Paul-André Proulx

Littérature québécoise

 

Drouin, Pierre-Marc.

Si la tendance se maintient. Éd. Québec Amérique, 2010, 245 p.

Crise identitaire du Québec

« Je ne veux pas passer pour un looser », telle fut la réponse d’un étudiant à qui je demandais, alors que j’étais professeur, pourquoi il ne parlait pas français en dehors de la classe. Avec son roman, Pierre-Marc Drouin illustre sa réponse.

 

Le héros, Jean-François Gagnon, voudrait être plus rat, mais il réalise qu’il est un raté. Élevé par des parents qui l’ont abandonné à son sort en se séparant et choisi comme souffre-douleur à l’école, il a perdu forcément l’estime de soi. Ses études collégiales terminées à Sainte-Anne, il décide de s’inscrire en sciences politiques à l’université de Montréal. Escomptant affermir ainsi une personnalité qui le déclasse aux yeux d’autrui, il lui est apparu que l’ailleurs représentait une panacée inespérée. Il apprend à ses dépens qu’on ne guérit pas d’un cancer de l’âme en transbahutant ses pénates. La métropole n’est pas l’antichambre du bonheur. Dichotomie séculaire au Québec, qui oppose la ville aux régions, comme l’a fait le poète Marcel Clément dans Les Soirs rouges.

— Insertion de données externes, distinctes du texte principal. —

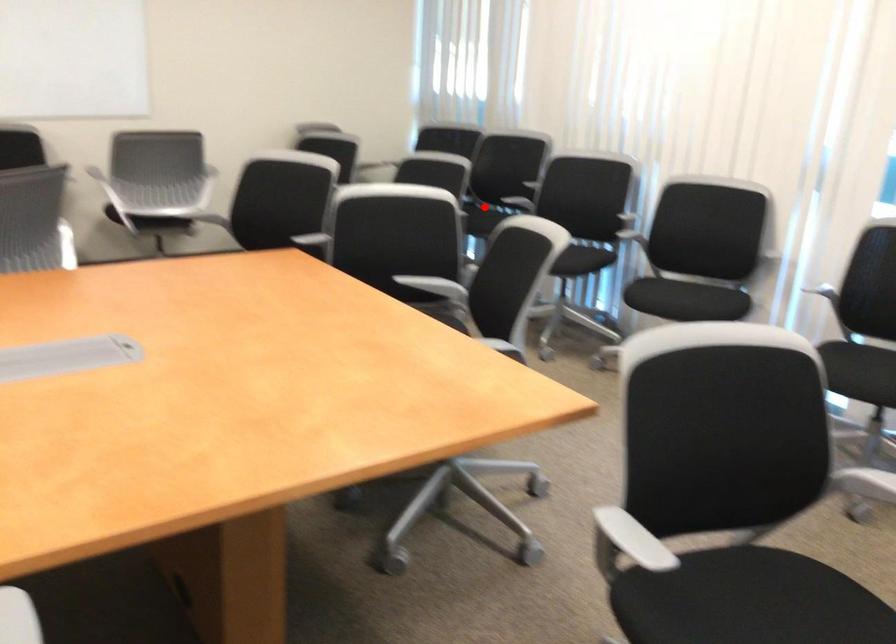
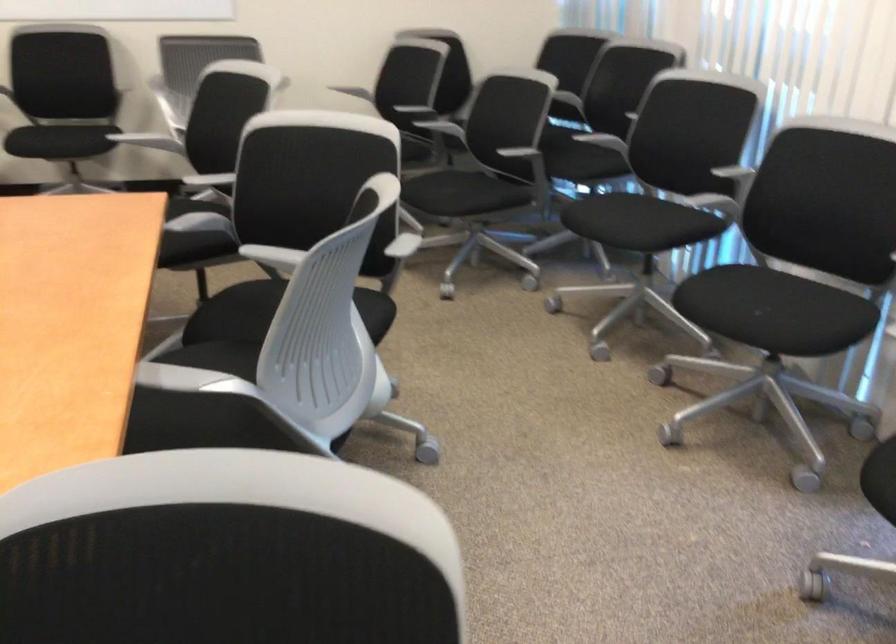
In the second image, find the point that corresponds to the highlighted location in the first image.

(588, 147)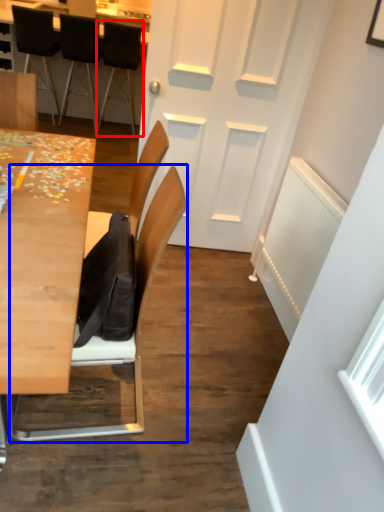
Question: Which object is closer to the camera taking this photo, chair (highlighted by a red box) or chair (highlighted by a blue box)?

Choices:
 (A) chair
 (B) chair

Answer: (B)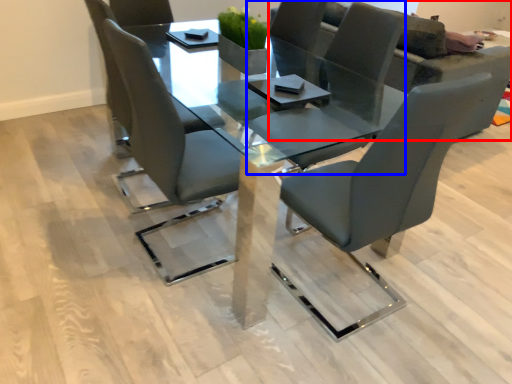
Question: Which object appears closest to the camera in this image, couch (highlighted by a red box) or chair (highlighted by a blue box)?

Choices:
 (A) couch
 (B) chair

Answer: (B)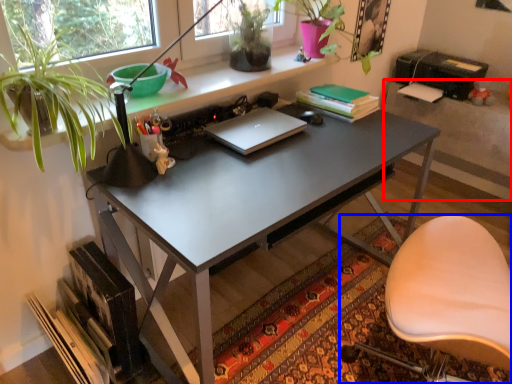
Question: Which point is further to the camera, table (highlighted by a red box) or chair (highlighted by a blue box)?

Choices:
 (A) table
 (B) chair

Answer: (A)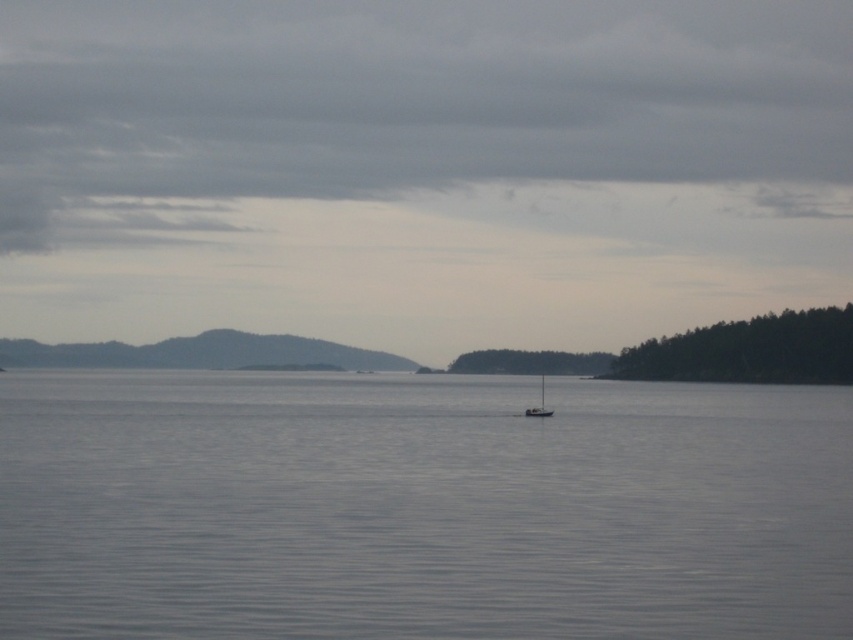
Is point (88, 547) closer to viewer compared to point (538, 406)?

Le héros, qui se projette dans l’avenir – c’est fort compréhensible – sent que, pour ne pas disparaître, son salut viendra de l’importance qu’il accordera à son passé. Iconoclaste, il effectue donc un virage de 180 degrés pour renouer avec un amour de jeunesse, qui lui avait appris à rire. Dans son miroir, il découvre enfin un homme qui lui a souri. C’est le début d’un temps nouveau parce qu’il veut enfin s’aimer, comme le chante son presque éponyme Marc Drouin. Il vit sa « vinaigrette », mais une cuillerée de sucre peut tempérer l’acidulation. Et le sucre est à Baie-Comeau.

Cette trame serait sans saveur si elle convoyait l’apprentissage de la génération Y en quête d’outils pour se libérer de son défaitisme. Le roman dépasse largement l’expérience d’un auteur de Sainte-Anne-de-Sorel, né en 1985. Il s’agit bien d’une fiction, qui rend compte d’un amour qui ne veut pas mourir. Et ne pas mourir surtout au territoire qui peut le nourrir. À travers son personnage, l’auteur dresse le portrait d’un Québec anémié en chapeautant les chapitres d’un titre emprunté à l’actualité politique de nos défaites nationales.

L’écriture ne porte pas encore de griffe personnelle, mais le don inné de conteur de Pierre-Marc Drouin donne lieu à un bon suspense. Enfin, son roman est un cri du cœur pour avertir, comme la corne de brumes, que « si la tendance se maintient », l’idéal des premiers bâtisseurs est voué à l’oubli sous les silences, qui n’osent affirmer l’identité du Québec. Son discours rejoint ainsi les préoccupations de Philippe-Jean Poirier dans Jos, un roman consacré à Jos Montferrant, un homme légendaire de par sa force herculéenne.